New ways for organizers to lead

Coral del Mar Murphy-Marcos

For Erik Ramos, packing house representative at UFCW 770 for grocery and drug store workers, the Labor Center Lead Organizer Training session came right on time. As contract negotiations loom for the 2,500-member unit at Krogers, Ramos is determined to activate a minimum of 250 workers. Equipped with the advanced skills acquired during the training, he aims to significantly amplify the impact of his local’s initiatives.

With negotiations set to start this year, Ramos recognizes the urgency to refine his leadership approach. Whether through supporting, coaching, delegating, or directing union members, he is determined to foster a shift that ensures a fair contract is secured before the current one expires in June.

“It all depends on where the team is at. I could help them, coach them, because they’re already the best at what they do,” Ramos said, elaborating about the lessons he learned on developing frontline leaders. 
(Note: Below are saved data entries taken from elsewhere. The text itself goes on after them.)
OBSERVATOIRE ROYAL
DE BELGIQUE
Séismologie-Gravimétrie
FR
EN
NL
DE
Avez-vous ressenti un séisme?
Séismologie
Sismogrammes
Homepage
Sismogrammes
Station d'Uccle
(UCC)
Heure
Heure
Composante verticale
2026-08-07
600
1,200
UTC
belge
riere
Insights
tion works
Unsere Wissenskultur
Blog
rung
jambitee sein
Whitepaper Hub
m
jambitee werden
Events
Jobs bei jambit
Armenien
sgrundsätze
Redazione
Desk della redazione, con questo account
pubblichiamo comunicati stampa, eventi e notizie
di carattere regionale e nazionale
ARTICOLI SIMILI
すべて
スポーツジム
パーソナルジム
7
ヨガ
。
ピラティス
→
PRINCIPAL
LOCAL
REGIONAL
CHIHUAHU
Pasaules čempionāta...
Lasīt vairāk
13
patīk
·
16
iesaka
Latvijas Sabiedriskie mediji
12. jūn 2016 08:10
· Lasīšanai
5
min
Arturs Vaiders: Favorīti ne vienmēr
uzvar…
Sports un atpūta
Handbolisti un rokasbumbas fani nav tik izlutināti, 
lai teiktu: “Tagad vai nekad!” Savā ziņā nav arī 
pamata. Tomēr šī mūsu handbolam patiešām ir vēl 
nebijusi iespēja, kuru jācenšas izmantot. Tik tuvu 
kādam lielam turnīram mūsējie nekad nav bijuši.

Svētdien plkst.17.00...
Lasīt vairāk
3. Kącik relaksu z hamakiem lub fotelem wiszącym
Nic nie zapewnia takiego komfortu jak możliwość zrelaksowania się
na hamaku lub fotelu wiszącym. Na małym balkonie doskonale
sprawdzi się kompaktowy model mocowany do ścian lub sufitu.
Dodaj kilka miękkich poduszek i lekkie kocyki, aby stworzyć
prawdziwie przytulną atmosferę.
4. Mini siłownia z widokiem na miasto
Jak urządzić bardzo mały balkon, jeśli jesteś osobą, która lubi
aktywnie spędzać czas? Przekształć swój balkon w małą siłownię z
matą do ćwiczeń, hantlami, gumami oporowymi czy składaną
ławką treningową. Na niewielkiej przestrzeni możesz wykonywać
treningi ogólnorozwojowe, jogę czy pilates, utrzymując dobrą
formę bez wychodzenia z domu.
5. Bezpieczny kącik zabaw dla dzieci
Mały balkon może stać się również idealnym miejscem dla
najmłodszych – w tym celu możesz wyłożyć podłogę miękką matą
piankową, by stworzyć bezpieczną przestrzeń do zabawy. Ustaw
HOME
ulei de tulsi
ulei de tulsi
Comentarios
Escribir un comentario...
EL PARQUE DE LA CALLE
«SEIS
The latest Labor Center Lead Organizer Training took place in mid-November, as 19 organizers got together to strengthen their organizing skills and learn to cultivate new leaders within their organizations. The frontline leaders from teacher, grocery, and flight attendant unions, and Black, Latino, and Filipino worker centers, among others, learned to adapt different leadership approaches to different circumstances.

The approach is helping unions make concrete gains. Laura Hundt, Lead Labor Relations Specialist from the Minnesota Nurses Association, has in recent years helped negotiate two contracts that won members higher wages and better working conditions after facing excessive burnout. A graduate of the Lead Organizer Training, Hundt focused on identifying and empowering leaders within her union. She used concepts from the training to educate organizers to apply their everyday experiences to build their leadership skills. 

“It makes building and taking on the boss a transformational experience rather than a transactional experience,” Hundt said.  

Labor Center Leadership Development Director Danielle Mahones recognized the rigorous work of helping frontline leaders feel like they can take on significant responsibility in their campaigns. 

“We create an intentional space for lead organizers to learn and grow together across unions and worker centers,” Mahones said. “Participants leave with new ways to approach the work and newfound confidence to lead.” 

Kristie Rivera, local president for the Association of Flight Attendants, which represents about 4,000 United Airlines flight attendants based in San Francisco, participated in the November training and said the sessions were “more than just lead organizing.” 

“As a leader, I know many of us always feel that we aren’t quite good enough, learned enough, skilled enough,” Rivera said. “The camaraderie and the experiences that are shared really resonate. And you can take back and implement those things within your own leadership style network.” 

Sharita Bryant, an organizer at the American Federation of Teachers-Maryland, said she immediately started using what she learned. 

“I had a sit-down with my director to go over the leadership development sheets,” Bryant said. “I created one for each person on my team to discuss where certain individuals should go as far as their growth is concerned.” 

Organizers were also trained on how to communicate tasks, expectations, and support in a way that builds their coworker’s ability.

Aura Aguilar with North Bay Jobs with Justice appreciated the training curriculum’s flexibility. 

“You can really make it your own,” Aguilar said. “You can add to it. You can remove the things that don’t work for you.”